Another problem is if there happens to be a function in your package with the same name as a method you're trying to call. For example, what if some module that you use'd exported a function called dosomethingwith? In that case, dosomethingwith $object is ambiguous, and can result in puzzling bugs.
Using the -> syntax exclusively eliminates these problems, because the method and what you want the method to operate upon are always clear to the compiler.
See Indirect Object Syntax in the perlobj documentation for an explanation of its pitfalls. freido's answer covers one of them (although I tend to avoid that with explicit parens around my function calls).
Larry once joked that it was there to make the C++ feel happy about new, and although people will tell you not to ever use it, you're probably doing it all the time. Consider this:
print FH "Some message";
Have you ever wondered my there was no comma after the filehandle? And there's no comma after the class name in the indirect object notation? That's what's going on here. You could rewrite that as a method call on print:
FH->print( "Some message" );
You may have experienced some weirdness in print if you do it wrong. Putting a comma after the explicit file handle turns it into an argument:
print FH, "some message"; # GLOB(0xDEADBEEF)some message
Sadly, we have this goofiness in Perl. Not everything that got into the syntax was the best idea, but that's what happens when you pull from so many sources for inspiration. Some of the ideas have to be the bad ones.

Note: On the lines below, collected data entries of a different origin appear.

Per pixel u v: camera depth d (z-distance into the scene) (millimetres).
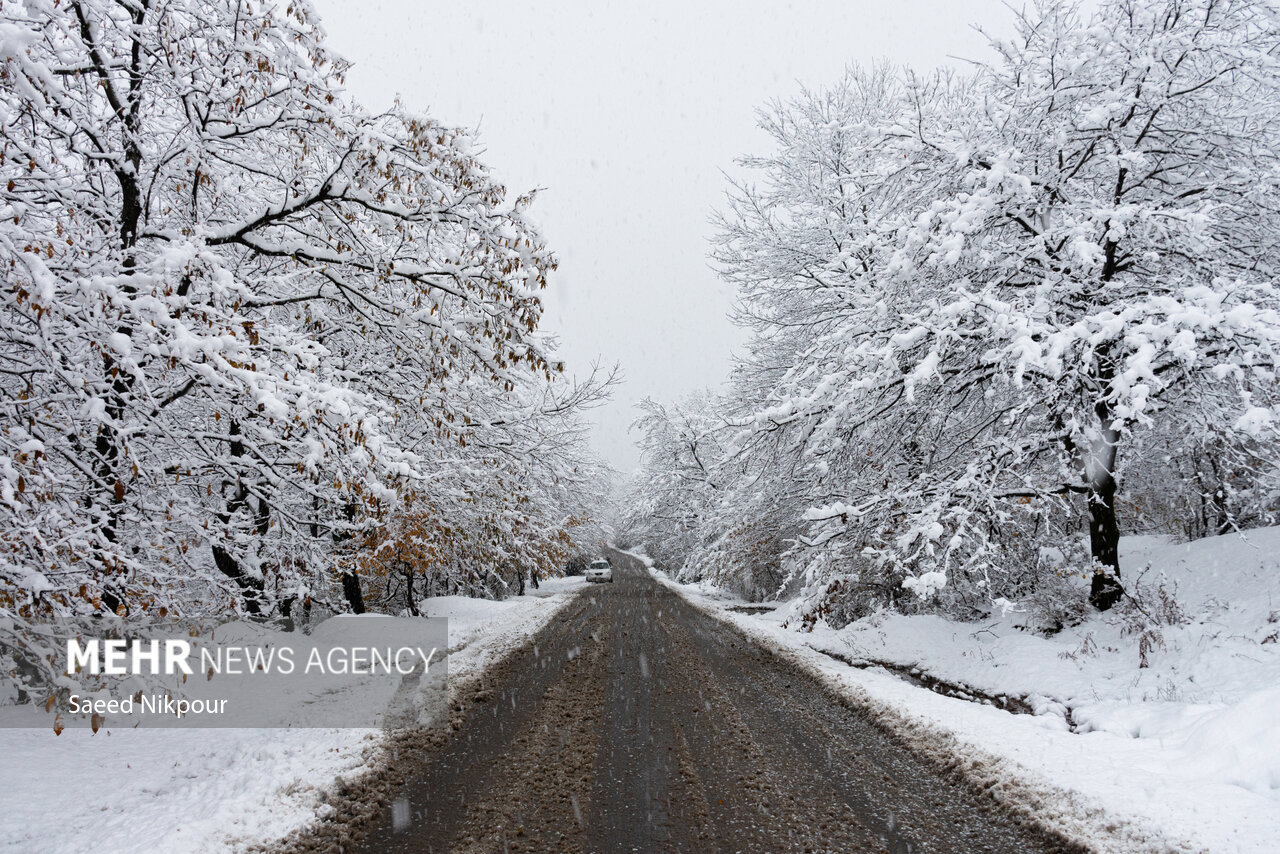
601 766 6309
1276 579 9125
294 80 7633
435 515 12711
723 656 12875
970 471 10758
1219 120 10273
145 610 5930
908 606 14930
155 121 8414
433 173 8062
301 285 10086
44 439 6102
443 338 8578
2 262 5242
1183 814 4832
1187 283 10023
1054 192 10953
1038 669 9430
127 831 4715
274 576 9328
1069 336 8648
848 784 5871
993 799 5508
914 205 12234
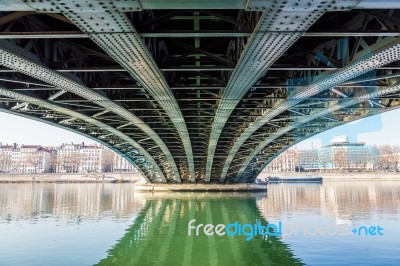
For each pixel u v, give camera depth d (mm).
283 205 49844
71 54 17266
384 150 189625
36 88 19234
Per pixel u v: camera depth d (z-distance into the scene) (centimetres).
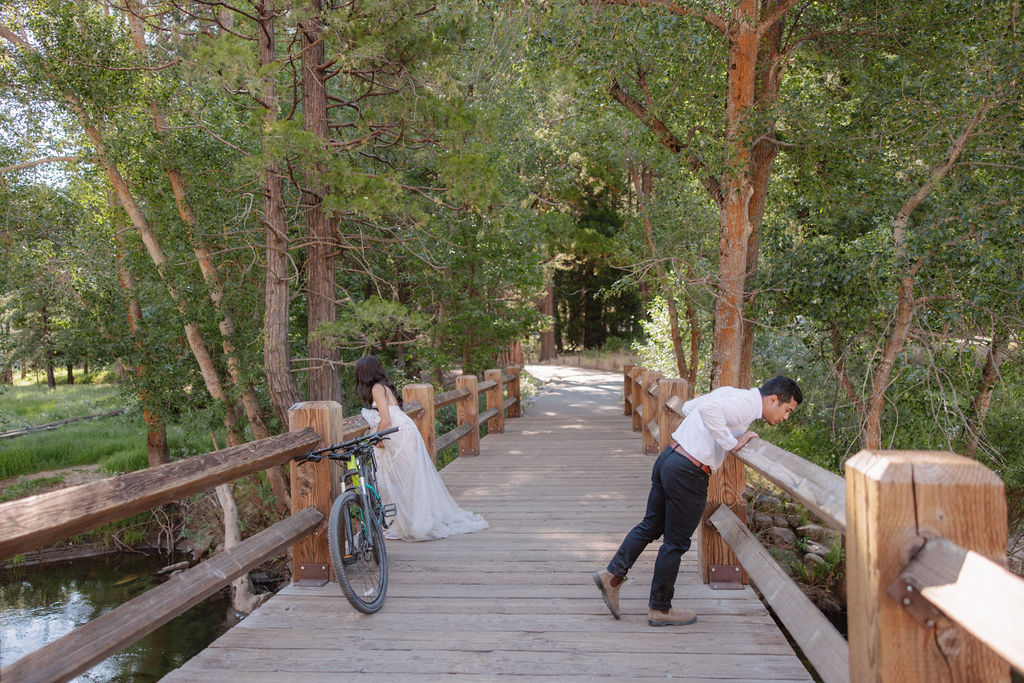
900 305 1102
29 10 1252
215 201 1439
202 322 1472
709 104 1246
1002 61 984
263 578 1279
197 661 354
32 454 1878
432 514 591
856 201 1231
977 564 141
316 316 1305
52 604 1220
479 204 1132
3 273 1480
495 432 1315
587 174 2352
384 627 396
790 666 339
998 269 1009
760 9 1223
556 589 458
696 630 383
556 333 4684
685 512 375
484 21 1178
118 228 1536
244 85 1013
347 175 1003
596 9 1069
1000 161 1054
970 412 1245
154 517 1593
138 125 1343
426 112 1141
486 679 332
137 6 1268
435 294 1658
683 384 621
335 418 465
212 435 1730
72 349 1617
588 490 794
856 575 180
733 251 1211
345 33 1094
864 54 1299
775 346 1702
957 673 164
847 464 186
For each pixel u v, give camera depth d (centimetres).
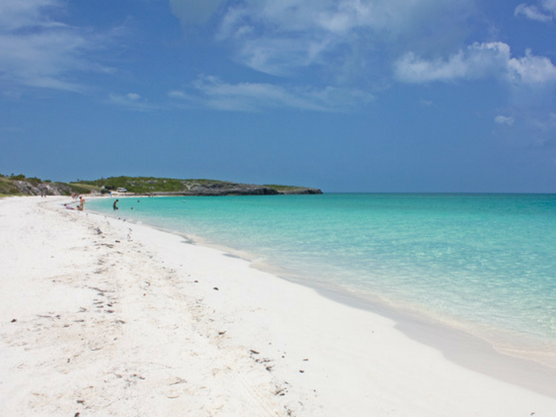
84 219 2803
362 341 665
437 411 452
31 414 371
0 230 1720
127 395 420
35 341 543
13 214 2711
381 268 1302
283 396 461
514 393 504
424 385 517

The indirect object syntax is frowned upon, for good reasons, but that's got nothing to do with constructors. You're almost never going to have a new() function in the calling package. Rather, you should use Package->new() for two other (better?) reasons:
As you said, all other class methods take the form Package->method(), so consistency is a Good Thing
If you're supplying arguments to the constructor, or you're taking the result of the constructor and immediately calling methods on it (if e.g. you don't care about keeping the object around), it's simpler to say e.g.
$foo = Foo->new(type => 'bar', style => 'baz');
Bar->new->do_stuff;
than
$foo = new Foo(type => 'bar', style => 'baz');
(new Bar)->do_stuff;
Another problem is that new Some::Class happens at run time. If there is an error and you testing never branches to this statement, you never know it until it happens in production. It is better to use Some::Class->new unless you are doing dynamic programing.